The inadequacy of the investigation is underscored by Trooper Baluh's own testimony. When asked if he performed any investigation to determine who was the driver, Trooper Baluh responded, that "Trooper Rudella, R-u-d-e-l-l-a, was the lead investigator. As you can imagine, the scene was a little chaotic. So I let Mr. Smith go with the EMS crew. He was injured, let him get to the hospital as quick as possible." R.R. at 11a. Trooper Baluh testified that after determining that Smith owned the vehicle, no further discussions were held at the scene and that he did not recall anything else at the scene. R.R. at 12a. Trooper Baluh testified "[w]e cleared everything up there and went to Hershey Medical Center." Id. Once Trooper Baluh determined that Smith was the owner of the vehicle, he made up his mind that Smith was the driver of the vehicle.
Trooper Rudella did not testify.
By failing to conduct a proper investigation at an accident scene and ignoring relevant exculpatory evidence, Trooper Baluh's belief cannot constitute reasonable grounds. Information was readily available at the scene of the accident regarding who operated the vehicle, but was completely ignored. By only considering the scant information suggesting that Smith had operated the vehicle under the influence of alcohol and completely ignoring evidence to the contrary, the trooper's belief that Smith was driving the vehicle is not objective and cannot as a matter of law constitute reasonable grounds.

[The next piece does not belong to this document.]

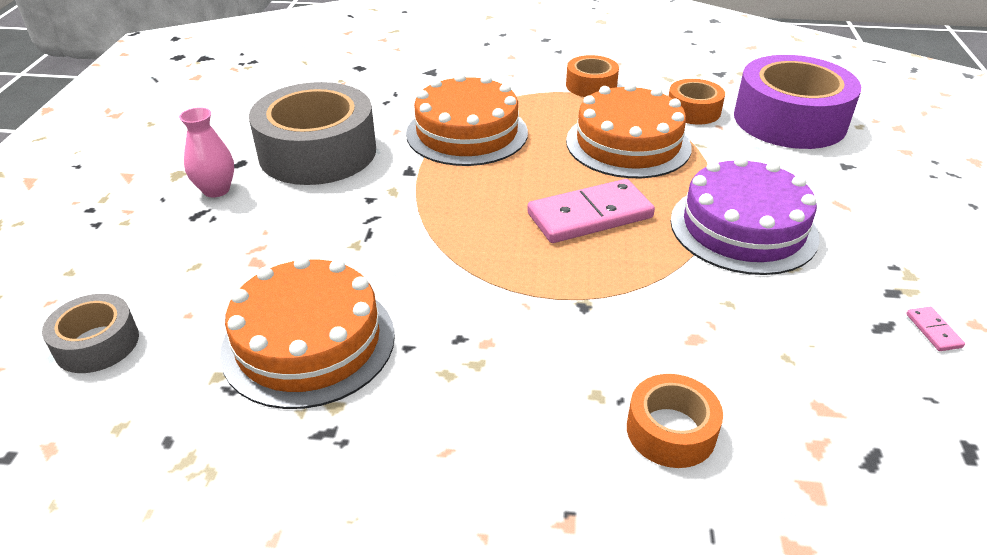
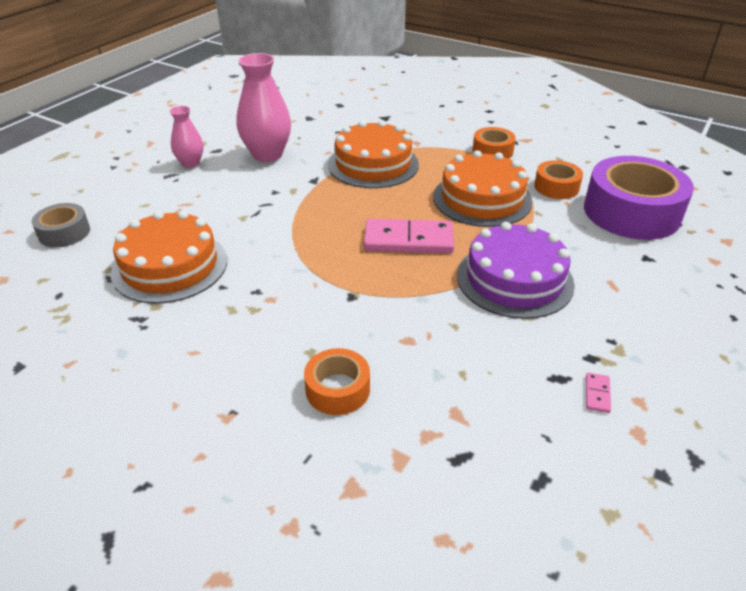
camera: 25 degrees right, 0 degrees up
(318, 152) = (267, 154): grey tape -> pink vase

While the test for determining if reasonable grounds exist is not very demanding, as applied by the majority, it is foreseeable that an officer could request every person in a motor vehicle to undergo chemical testing. --------
Moreover, had Smith underwent chemical testing and actually tested for a blood alcohol content above the legal limit, Smith would have succeeded on his license suspension appeal because the trial court specifically found that Smith was not the driver. Trial Court Op., March 11, 2011, at 13. The defense of not driving should likewise vitiate a suspension pursuant to Section 1547(b) of the Vehicle Code for refusing to undergo testing. The purpose of the DUI laws is to prevent persons from operating motor vehicles under the influence of alcohol, not to punish passengers who refuse chemical testing. As the trial court observed, Smith "who was not the operator of a motor vehicle, was asked to undergo an invasive procedure to obtain a direct blood alcohol content (BAC) reading, it is not unforeseeable that a citizen so situated might not have acquiesced to such a demand for a blood sample, knowing he was not the driver of any motor vehicle involved in the incident." Trial Court Op., March 11, 2011, at 13.
On the facts presented, I do not believe that Trooper Baluh had "reasonable grounds" to believe that Smith had operated his motor vehicle. For these reasons, I would reverse.